Saving Encoder's Velocity and Position Estimates for Analysis

I want to save the velocity and position estimations from the encoder into a list to do extra analysis (and get the acceleration) and plotting. I simply tried to append the .encoder.vel_estimate to a list after a position changing command like below:

velocity = []
pos = []
while True:
    odrv0.axis1.controller.input_pos = 10
 
    velocity.append(odrv0.axis1.encoder.vel_estimate)
    pos.append(odrv0.axis1.encoder.pos_estimate)
 
    time.sleep(6)
 
    odrv0.axis1.controller.input_pos = 0
 
    velocity.append(odrv0.axis1.encoder.vel_estimate)
    pos.append(odrv0.axis1.encoder.pos_estimate)
 
    time.sleep(6)

but it doesn’t work, it only saves a single value each time the line is run. I tried to see how it is done in the utils.py at the start_liveplotter function, but I couldn’t comprehend the loop.

EDIT1: I just found these two topics, but they are somewhat old, is there any better practice?

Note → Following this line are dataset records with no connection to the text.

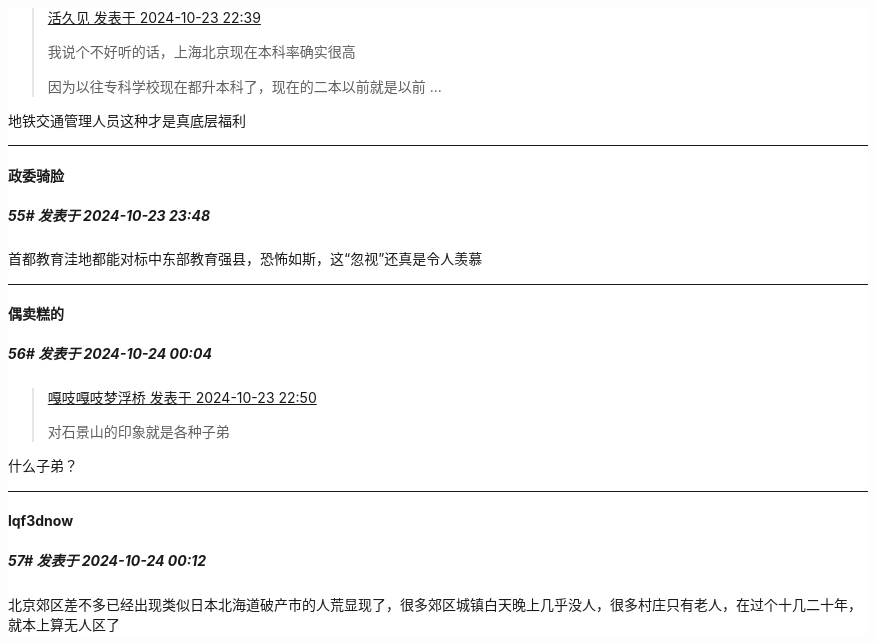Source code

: <blockquote><a href="httphttps://bbs.saraba1st.com/2b/forum.php?mod=redirect&amp;goto=findpost&amp;pid=66526879&amp;ptid=2204235" target="_blank">活久见 发表于 2024-10-23 22:39</a>

我说个不好听的话，上海北京现在本科率确实很高

因为以往专科学校现在都升本科了，现在的二本以前就是以前 ...</blockquote>
地铁交通管理人员这种才是真底层福利


*****

####  政委骑脸  
##### 55#       发表于 2024-10-23 23:48

首都教育洼地都能对标中东部教育强县，恐怖如斯，这“忽视”还真是令人羡慕


*****

####  偶卖糕的  
##### 56#       发表于 2024-10-24 00:04

<blockquote><a href="httphttps://bbs.saraba1st.com/2b/forum.php?mod=redirect&amp;goto=findpost&amp;pid=66526944&amp;ptid=2204235" target="_blank">嘎吱嘎吱梦浮桥 发表于 2024-10-23 22:50</a>

对石景山的印象就是各种子弟</blockquote>
什么子弟？


*****

####  lqf3dnow  
##### 57#       发表于 2024-10-24 00:12

北京郊区差不多已经出现类似日本北海道破产市的人荒显现了，很多郊区城镇白天晚上几乎没人，很多村庄只有老人，在过个十几二十年，就本上算无人区了

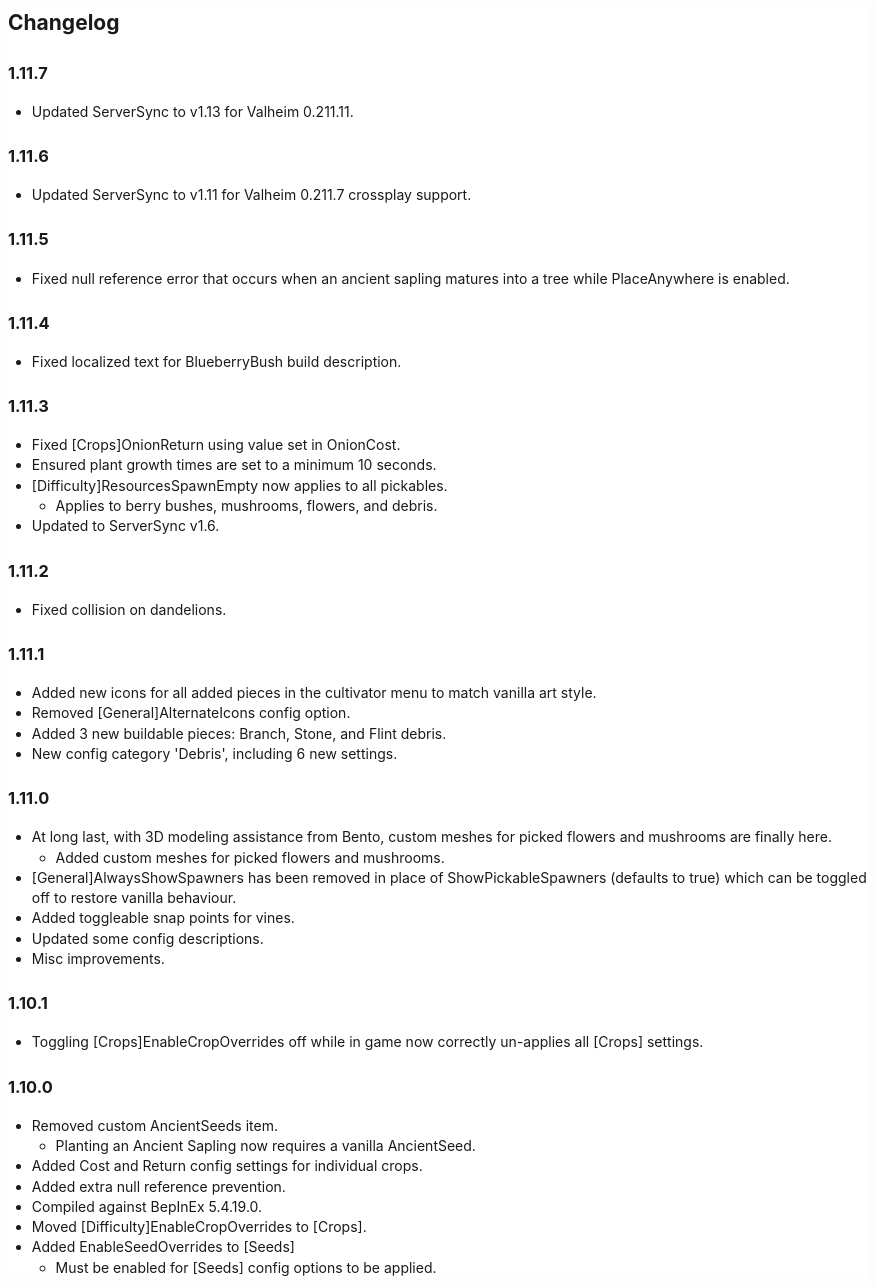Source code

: ## Changelog
### 1.11.7
- Updated ServerSync to v1.13 for Valheim 0.211.11.

### 1.11.6
- Updated ServerSync to v1.11 for Valheim 0.211.7 crossplay support.

### 1.11.5
- Fixed null reference error that occurs when an ancient sapling matures into a tree while PlaceAnywhere is enabled.

### 1.11.4
- Fixed localized text for BlueberryBush build description.

### 1.11.3
- Fixed [Crops]OnionReturn using value set in OnionCost.
- Ensured plant growth times are set to a minimum 10 seconds.
- [Difficulty]ResourcesSpawnEmpty now applies to all pickables.
	- Applies to berry bushes, mushrooms, flowers, and debris.
- Updated to ServerSync v1.6.

### 1.11.2
- Fixed collision on dandelions.

### 1.11.1
- Added new icons for all added pieces in the cultivator menu to match vanilla art style.
- Removed [General]AlternateIcons config option.
- Added 3 new buildable pieces: Branch, Stone, and Flint debris.
- New config category 'Debris', including 6 new settings.

### 1.11.0
- At long last, with 3D modeling assistance from Bento, custom meshes for picked flowers and mushrooms are finally here.
	- Added custom meshes for picked flowers and mushrooms.
- [General]AlwaysShowSpawners has been removed in place of ShowPickableSpawners (defaults to true) which can be toggled off to restore vanilla behaviour.
- Added toggleable snap points for vines.
- Updated some config descriptions.
- Misc improvements.

### 1.10.1
- Toggling [Crops]EnableCropOverrides off while in game now correctly un-applies all [Crops] settings.

### 1.10.0
- Removed custom AncientSeeds item.
	- Planting an Ancient Sapling now requires a vanilla AncientSeed.
- Added Cost and Return config settings for individual crops.
- Added extra null reference prevention.
- Compiled against BepInEx 5.4.19.0.
- Moved [Difficulty]EnableCropOverrides to [Crops].
- Added EnableSeedOverrides to [Seeds]
	- Must be enabled for [Seeds] config options to be applied.
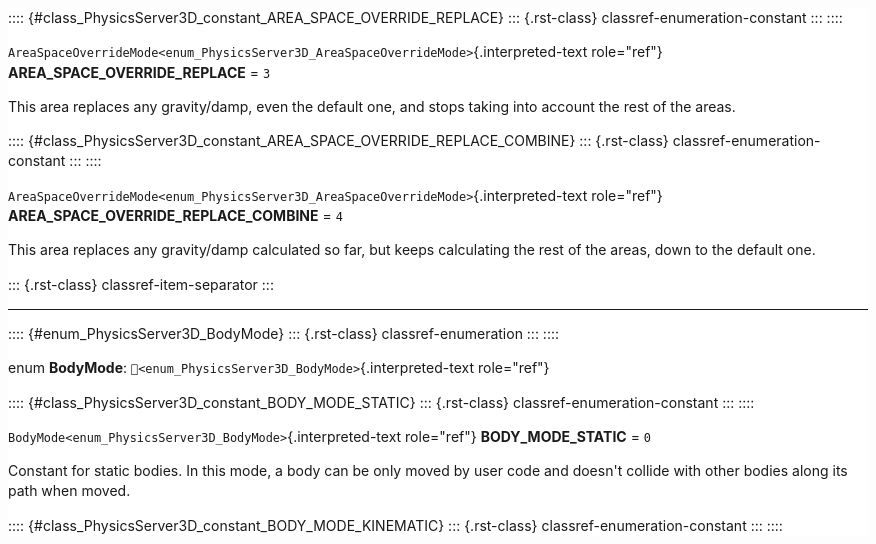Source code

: :::: {#class_PhysicsServer3D_constant_AREA_SPACE_OVERRIDE_REPLACE}
::: {.rst-class}
classref-enumeration-constant
:::
::::

`AreaSpaceOverrideMode<enum_PhysicsServer3D_AreaSpaceOverrideMode>`{.interpreted-text
role="ref"} **AREA_SPACE_OVERRIDE_REPLACE** = `3`

This area replaces any gravity/damp, even the default one, and stops
taking into account the rest of the areas.

:::: {#class_PhysicsServer3D_constant_AREA_SPACE_OVERRIDE_REPLACE_COMBINE}
::: {.rst-class}
classref-enumeration-constant
:::
::::

`AreaSpaceOverrideMode<enum_PhysicsServer3D_AreaSpaceOverrideMode>`{.interpreted-text
role="ref"} **AREA_SPACE_OVERRIDE_REPLACE_COMBINE** = `4`

This area replaces any gravity/damp calculated so far, but keeps
calculating the rest of the areas, down to the default one.

::: {.rst-class}
classref-item-separator
:::

------------------------------------------------------------------------

:::: {#enum_PhysicsServer3D_BodyMode}
::: {.rst-class}
classref-enumeration
:::
::::

enum **BodyMode**: `🔗<enum_PhysicsServer3D_BodyMode>`{.interpreted-text
role="ref"}

:::: {#class_PhysicsServer3D_constant_BODY_MODE_STATIC}
::: {.rst-class}
classref-enumeration-constant
:::
::::

`BodyMode<enum_PhysicsServer3D_BodyMode>`{.interpreted-text role="ref"}
**BODY_MODE_STATIC** = `0`

Constant for static bodies. In this mode, a body can be only moved by
user code and doesn\'t collide with other bodies along its path when
moved.

:::: {#class_PhysicsServer3D_constant_BODY_MODE_KINEMATIC}
::: {.rst-class}
classref-enumeration-constant
:::
::::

Hi! You can write a loop like this:

import time
velocity = []
pos = []
t = []

t_sample = 0.01 # Sample at 100Hz
t_wait = 6 # Wait six seconds between setpoint changes

t_start = time.time() # Timestamp for when we started sampling
while True:
    odrv0.axis1.controller.input_pos = 10
    
    t_0 = time.time()
    
    while (time.time() - t_0 < t_wait):
        velocity.append(odrv0.axis1.encoder.vel_estimate)
        pos.append(odrv0.axis1.encoder.pos_estimate)
        t.append(time.time() - t_start)
        time.sleep(t_sample)
 
    odrv0.axis1.controller.input_pos = 0

    t_0 = time.time()
    
    while (time.time() - t_0 < t_wait):
        velocity.append(odrv0.axis1.encoder.vel_estimate)
        pos.append(odrv0.axis1.encoder.pos_estimate)
        t.append(time.time() - t_start)
        time.sleep(t_sample)

Your issue is that the sampling code only runs once before the time.sleep(6) blocks for the six seconds. Here, we move it into a polling loop, so that there isn’t any actual blocking calls.

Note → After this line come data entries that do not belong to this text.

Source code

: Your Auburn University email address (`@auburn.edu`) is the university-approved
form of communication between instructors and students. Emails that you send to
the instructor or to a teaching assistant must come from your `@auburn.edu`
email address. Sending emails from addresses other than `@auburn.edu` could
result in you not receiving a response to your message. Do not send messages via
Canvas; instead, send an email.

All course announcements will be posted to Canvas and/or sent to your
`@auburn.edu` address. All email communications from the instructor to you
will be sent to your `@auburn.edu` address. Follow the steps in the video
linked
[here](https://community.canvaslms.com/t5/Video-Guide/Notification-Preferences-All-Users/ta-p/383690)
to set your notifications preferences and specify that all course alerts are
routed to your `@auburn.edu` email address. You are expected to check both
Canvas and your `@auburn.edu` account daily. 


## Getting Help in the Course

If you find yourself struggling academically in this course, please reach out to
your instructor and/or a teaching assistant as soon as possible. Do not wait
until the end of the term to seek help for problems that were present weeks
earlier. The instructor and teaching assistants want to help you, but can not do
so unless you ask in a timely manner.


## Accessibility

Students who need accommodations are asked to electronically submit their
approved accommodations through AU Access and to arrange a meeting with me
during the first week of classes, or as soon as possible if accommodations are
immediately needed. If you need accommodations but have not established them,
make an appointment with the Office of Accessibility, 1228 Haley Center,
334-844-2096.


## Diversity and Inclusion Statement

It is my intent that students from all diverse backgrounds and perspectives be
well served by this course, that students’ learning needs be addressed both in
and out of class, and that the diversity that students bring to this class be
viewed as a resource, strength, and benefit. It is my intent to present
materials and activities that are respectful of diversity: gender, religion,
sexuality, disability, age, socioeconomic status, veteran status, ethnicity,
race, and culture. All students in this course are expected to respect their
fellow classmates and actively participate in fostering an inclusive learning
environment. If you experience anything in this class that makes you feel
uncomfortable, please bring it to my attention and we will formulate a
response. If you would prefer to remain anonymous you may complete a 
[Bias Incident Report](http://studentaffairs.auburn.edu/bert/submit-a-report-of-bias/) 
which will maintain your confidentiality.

That’ll additionally capture the timestamps of each datapoint.

Note two things:

  1. The while True loop will never exit - you should have some exit condition, such as a keyboard command (ctrl-C for instance), or an amount of time elapsing
  2. Since there’s no limit to the amount of data stored in pos and velocity, it’ll quickly grow in memory size and may cause memory errors
  3. Since you’re continuously appending to a list, Python will have to re-allocate the memory for this list. If you can pre-allocate it before hand (i.e. make a list of known length full of zeroes), this’ll greatly speed up the code.
1 Like

Wow!! thanks a lot @solomondg I wasn’t expecting to get a full nice code!! Thank you again it works perfectly. I only added a break from the parent while to get data of a single cycle.